§ ASSIGNMENT: Reproduce word for word every line of the entries below, from the line containing "diciendo?’ y me contestó que cantaba sobre" through the final line, and nothing else.

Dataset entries
Segment Open

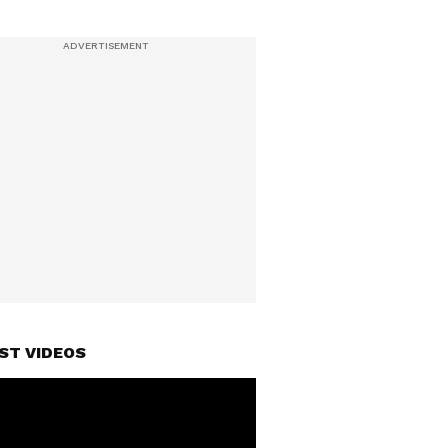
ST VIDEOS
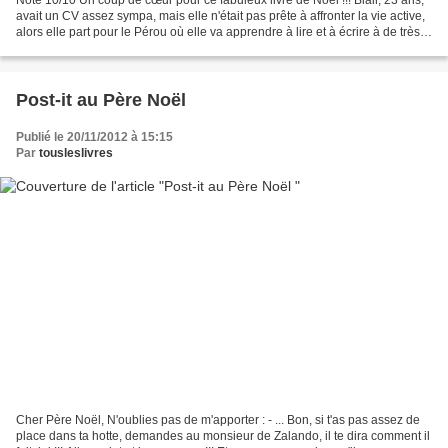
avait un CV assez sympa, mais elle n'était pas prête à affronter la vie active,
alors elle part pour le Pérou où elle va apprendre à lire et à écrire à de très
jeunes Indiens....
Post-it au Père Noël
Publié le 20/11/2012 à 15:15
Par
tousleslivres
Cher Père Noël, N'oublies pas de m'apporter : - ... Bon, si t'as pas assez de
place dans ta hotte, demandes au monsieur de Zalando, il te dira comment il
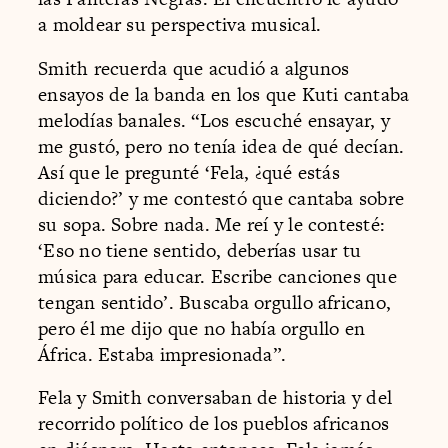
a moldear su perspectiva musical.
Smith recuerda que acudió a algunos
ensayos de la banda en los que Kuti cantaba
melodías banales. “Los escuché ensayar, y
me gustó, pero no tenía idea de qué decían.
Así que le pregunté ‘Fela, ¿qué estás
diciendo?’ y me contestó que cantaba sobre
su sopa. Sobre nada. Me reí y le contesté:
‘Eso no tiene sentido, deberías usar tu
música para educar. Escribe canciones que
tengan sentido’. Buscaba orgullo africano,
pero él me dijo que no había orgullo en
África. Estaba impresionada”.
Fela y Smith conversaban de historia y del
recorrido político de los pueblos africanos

Segment Closed

§ SOLVED EXERCISE:
diciendo?’ y me contestó que cantaba sobre
su sopa. Sobre nada. Me reí y le contesté:
‘Eso no tiene sentido, deberías usar tu
música para educar. Escribe canciones que
tengan sentido’. Buscaba orgullo africano,
pero él me dijo que no había orgullo en
África. Estaba impresionada”.
Fela y Smith conversaban de historia y del
recorrido político de los pueblos africanos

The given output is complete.